The event was run by Johnson. He was introduced by Leppert. Leppert, the mayor of Dallas, had no particular business even appearing at an event that had to do with DART, an agency of which he was not a part. Johnson was a radio host. Who elected him anything? Why wasn't DART running its own event?

The message was clear. Johnson was the man selected by the Leppert/Citizens Council/Downtown Rich White Guy leadership as the gatekeeper for all minority subcontracting. This arrangement received solid support from The Dallas Morning News in both editorial and news columns, especially in its coverage of the Inland Port controversy. Another powerful ally backing the deal was the North Central Texas Council of Governments, which is supposed to supply us with rational planning.

Let's go back to the editorial. The News says " ... elected officials and regulators have done a poor job of holding all parties accountable ... "

Is that the problem? Hell no. The problem is that elected officials, regulators and newspaper editorial pages created this situation. They did it because it worked for them. If we're supposed to rely on the same kind of elected officials, regulators and newspaper editorial pages to clean up the situation, we are truly toast.

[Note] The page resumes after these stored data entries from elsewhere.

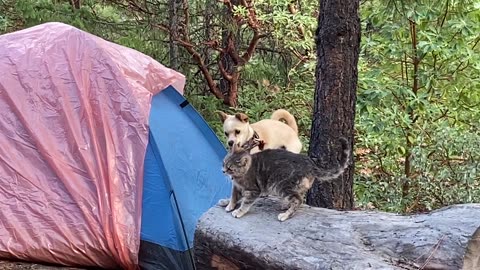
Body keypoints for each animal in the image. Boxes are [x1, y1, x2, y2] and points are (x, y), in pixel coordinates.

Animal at [219, 138, 350, 220]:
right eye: (223, 163)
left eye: (230, 168)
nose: (223, 171)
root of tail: (310, 163)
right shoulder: (236, 187)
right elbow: (233, 197)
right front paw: (228, 204)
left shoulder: (253, 190)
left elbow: (245, 203)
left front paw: (238, 211)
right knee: (298, 196)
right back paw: (286, 205)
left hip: (281, 186)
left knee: (298, 200)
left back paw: (285, 215)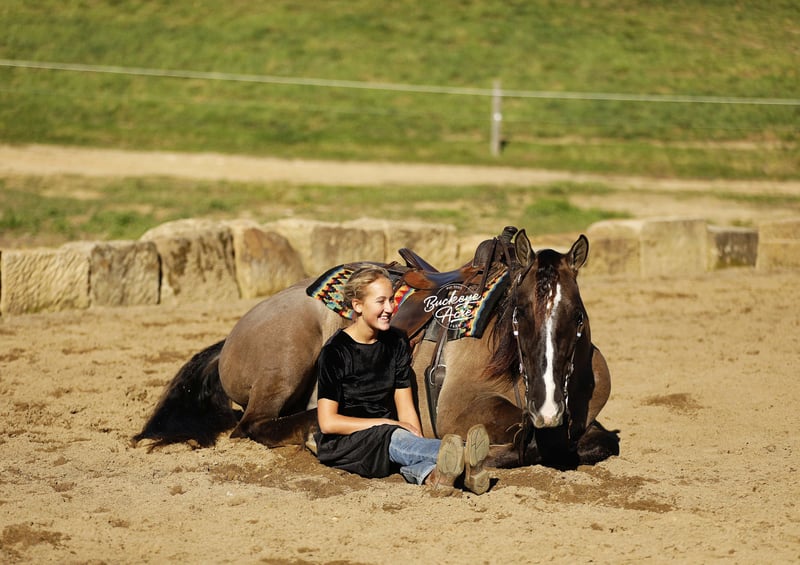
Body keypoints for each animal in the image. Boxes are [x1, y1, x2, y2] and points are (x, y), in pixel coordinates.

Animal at [133, 228, 619, 469]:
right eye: (518, 315)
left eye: (578, 318)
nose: (548, 409)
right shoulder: (460, 411)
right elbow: (522, 440)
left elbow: (597, 441)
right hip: (288, 360)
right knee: (253, 425)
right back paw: (312, 431)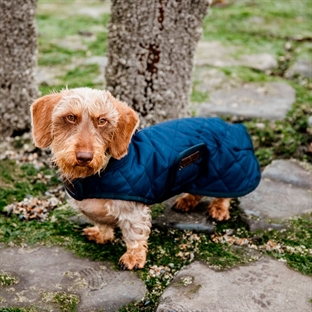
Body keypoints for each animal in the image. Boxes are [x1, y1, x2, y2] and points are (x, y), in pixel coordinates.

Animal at [31, 88, 260, 270]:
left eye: (102, 121)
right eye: (70, 117)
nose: (85, 157)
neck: (98, 173)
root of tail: (231, 126)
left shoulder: (133, 211)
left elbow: (135, 235)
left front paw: (133, 258)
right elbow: (103, 224)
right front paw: (102, 234)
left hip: (227, 172)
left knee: (223, 195)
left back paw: (219, 209)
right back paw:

This was not and is not and will never be a southern Dallas deal. This is a cross-town deal. It's absurd to suggest that the traditional establishment in Dallas will clean up this mess. They made the mess.

I'm not excusing southern Dallas. It takes two to tango. People are responsible for their own behavior. But let's not excuse North Dallas, either. And let's sure as hell not look to North Dallas to clean anything up.